From: | "Hayato Kuroda (Fujitsu)" <kuroda(dot)hayato(at)fujitsu(dot)com> |
---|---|
To: | 'Nisha Moond' <nisha(dot)moond412(at)gmail(dot)com> |
Cc: | vignesh C <vignesh21(at)gmail(dot)com>, shveta malik <shveta(dot)malik(at)gmail(dot)com>, Bharath Rupireddy <bharath(dot)rupireddyforpostgres(at)gmail(dot)com>, Amit Kapila <amit(dot)kapila16(at)gmail(dot)com>, Ajin Cherian <itsajin(at)gmail(dot)com>, Bertrand Drouvot <bertranddrouvot(dot)pg(at)gmail(dot)com>, Masahiko Sawada <sawada(dot)mshk(at)gmail(dot)com>, Nathan Bossart <nathandbossart(at)gmail(dot)com>, PostgreSQL Hackers <pgsql-hackers(at)lists(dot)postgresql(dot)org>, Peter Smith <smithpb2250(at)gmail(dot)com> |
Subject: | RE: Introduce XID age and inactive timeout based replication slot invalidation |
Date: | 2024-11-28 07:59:21 |
Message-ID: | TYAPR01MB56927564EEE26E5433198405F5292@TYAPR01MB5692.jpnprd01.prod.outlook.com |
Views: | Raw Message | Whole Thread | Download mbox | Resend email |
Thread: | |
Lists: | pgsql-hackers |
Dear Nisha,
>
> Attached v51 patch-set addressing all comments in [1] and [2].
>
Thanks for working on the feature! I've stated to review the patch.
Here are my comments - sorry if there are something which have already been discussed.
The thread is too long to follow correctly.
Comments for 0001
=============
01. binary_upgrade_logical_slot_has_caught_up
ISTM that error_if_invalid is set to true when the slot can be moved forward, otherwise
it is set to false. Regarding the binary_upgrade_logical_slot_has_caught_up, however,
only valid slots will be passed to the funciton (see pg_upgrade/info.c) so I feel
it is OK to set to true. Thought?
02. ReplicationSlotAcquire
According to other functions, we are adding to a note to the translator when
parameters represent some common nouns, GUC names. I feel we should add a comment
for RS_INVAL_WAL_LEVEL part based on it.
Comments for 0002
=============
03. check_replication_slot_inactive_timeout
Can we overwrite replication_slot_inactive_timeout to zero when pg_uprade (and also
pg_createsubscriber?) starts a server process? Several parameters have already been
specified via -c option at that time. This can avoid an error while the upgrading.
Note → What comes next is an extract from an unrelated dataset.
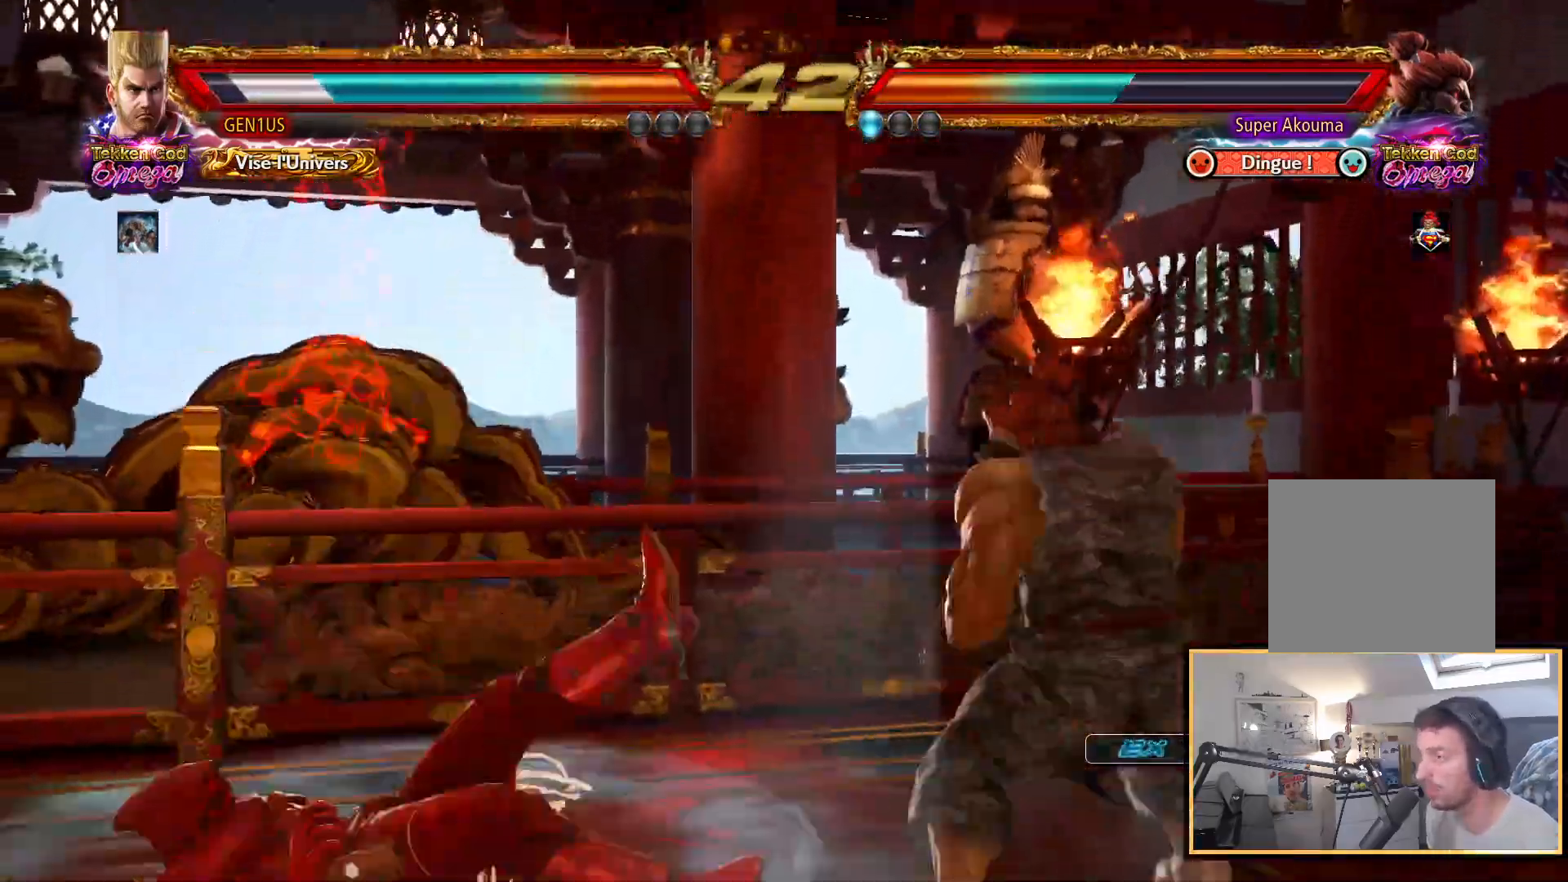
{"buttons": [], "left_stick": "up", "right_stick": "up", "events": []}
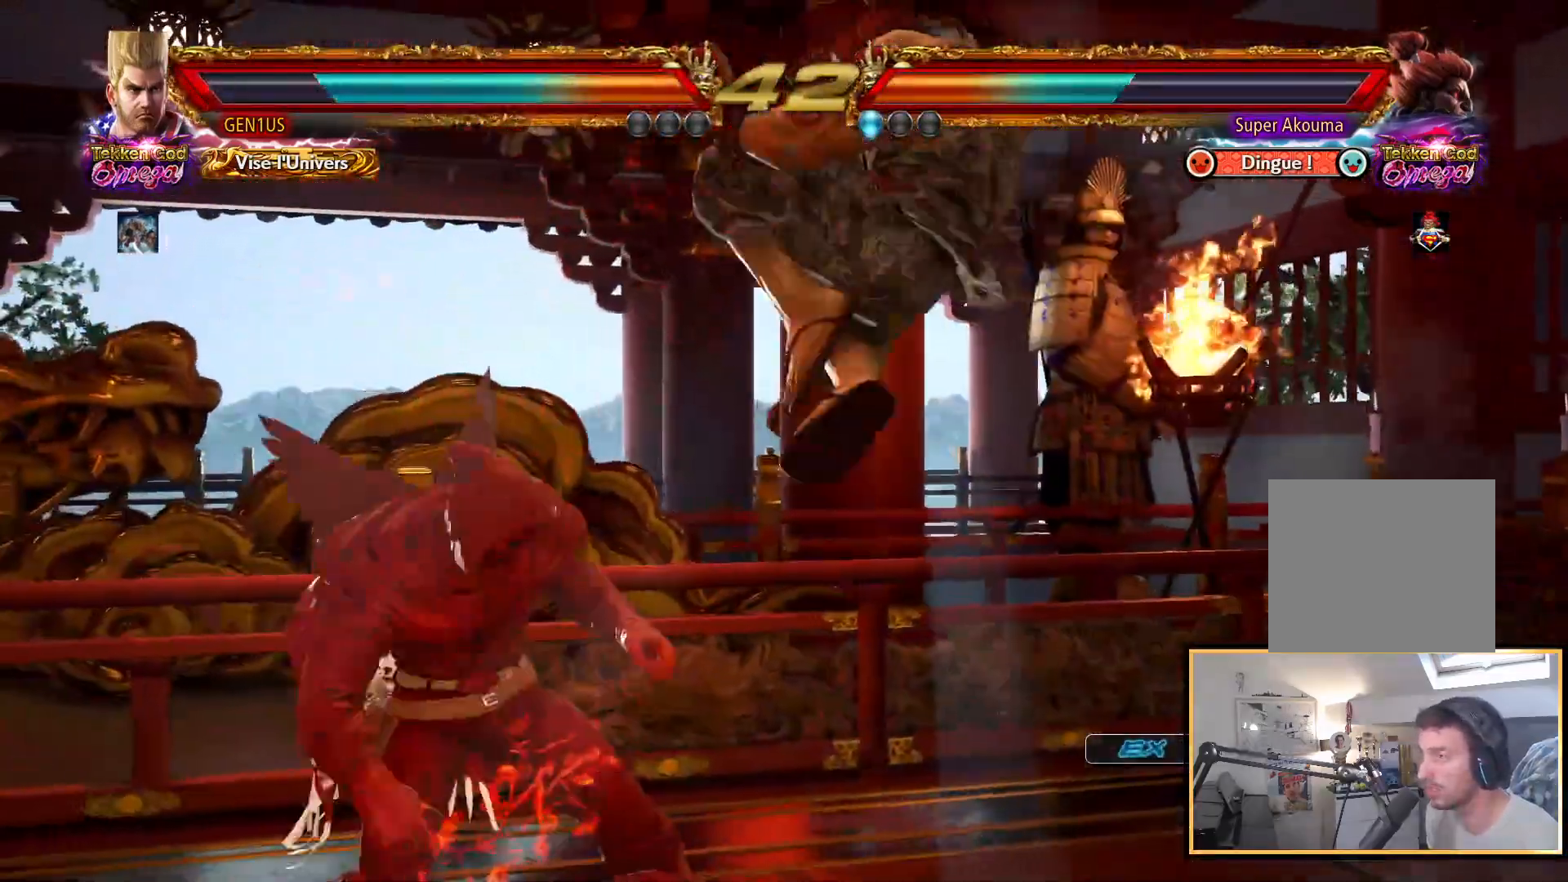
{"buttons": [], "left_stick": "up", "right_stick": "up", "events": []}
Note that this part is still needed even if you accept the comment. Users can
manually boot with upgrade mode.
04. ReplicationSlotAcquire
Same comment as 02.
05. ReportSlotInvalidation
Same comment as 02.
06. found bug
While testing the patch, I found that slots can be invalidated too early when when
the GUC is quite large. I think because an overflow is caused in InvalidatePossiblyObsoleteSlot().
- Reproducer
I set the replication_slot_inactive_timeout to INT_MAX and executed below commands,
and found that the slot is invalidated.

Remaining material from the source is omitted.